Jedes Jahr muss die Congress Messe Innsbruck Verluste von bis zu 1,9 Mio. Euro teils aus Rücklagen decken. Come-Chef: Messen sind Zuschussbetriebe.

Im Vorjahr 450 Veranstaltungen und 563.000 Gäste: Trotzdem kommt die Congress Messe Innsbruck nicht aus der Verlustzone.

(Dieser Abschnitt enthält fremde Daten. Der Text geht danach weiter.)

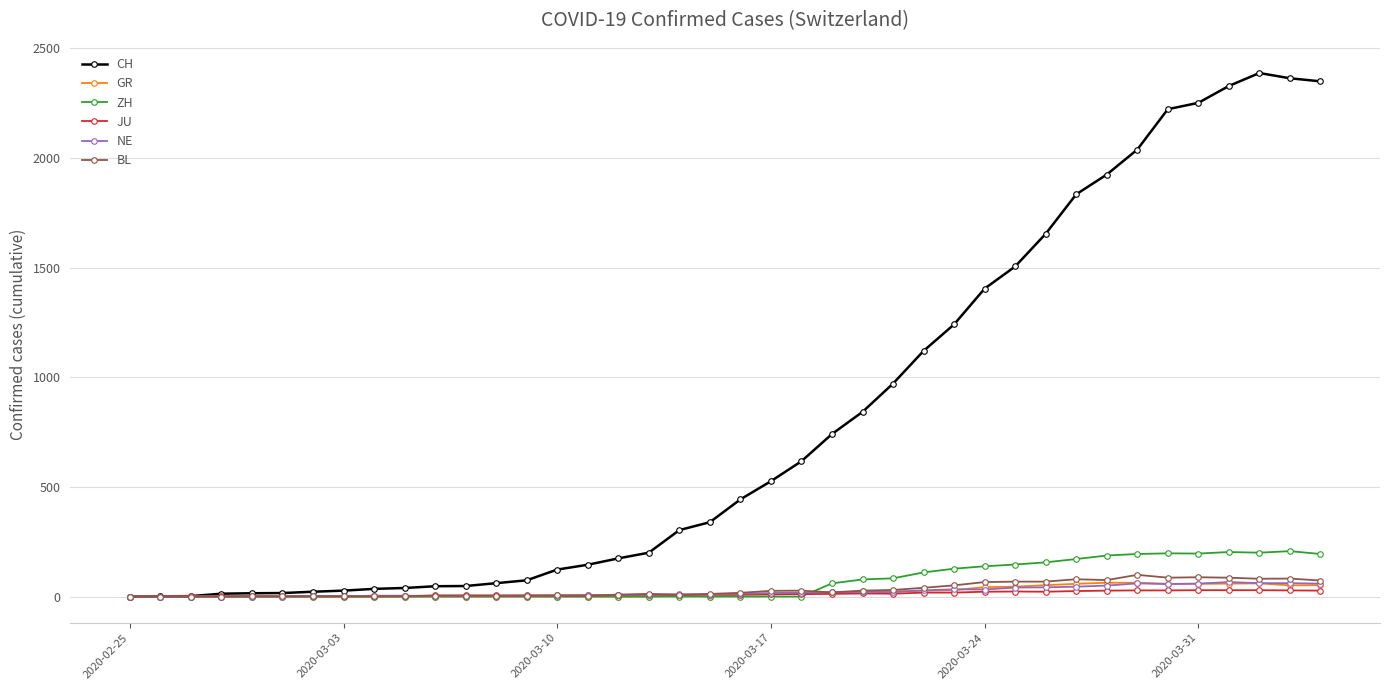

Count the number of categories in the chart.

40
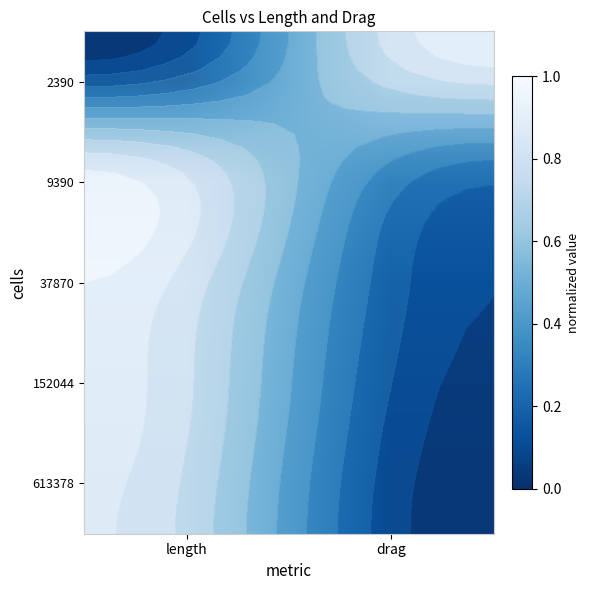

List the labels in order of 613378 value, smallest first.

drag, length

© Thomas Boehm / TTIm Vorjahr 450 Veranstaltungen und 563.000 Gäste: Trotzdem kommt die Congress Messe Innsbruck nicht aus der Verlustzone.



Von Max Strozzi

Innsbruck – Jedes Jahr lockt die Congress Messe Innsbruck (Come) mit unterschiedlichen Angeboten an den drei Standorten – Congress am Rennweg, die Messe in der Kapuzinergasse und der Congresspark in Igls – mehrere Hunderttausend Gäste an. Von schwarzen Zahlen ist das Unternehmen, das der Stadt Innsbruck (58 %), dem Land Tirol (25,5 %), der Wirtschaftskammer Tirol (13,5 %) und dem TVB Innsbruck/Feriendörfer (3 %) gehört, aber trotzdem weit entfernt. Auch unter Geschäftsführer Christian Mayerhofer, der 2013 das Zepter von Georg Lamp übernahm, schreibt die Come jedes Jahr operativ Verluste, wie aus den Jahresabschlüssen hervorgeht. 2018 schrieb die Come bei Umsätzen von 11,2 Millionen Euro ein negatives Betriebsergebnis von einer Million Euro. Im Jahr zuvor lag der Betriebsverlust bei 454.000 Euro. 2016 wies das Betriebsergebnis einen Verlust von 1,6 Millionen Euro aus, 2015 lag das operative Minus bei 1,4 Millionen Euro, 2014 und 2013 bei jeweils rund 1,2 Millionen Euro. Zählt man noch die Zinszahlungen, Steuern etc. dazu, summieren sich die jährlichen Fehlbeträge auf bis zu 1,9 Millionen Euro (2016).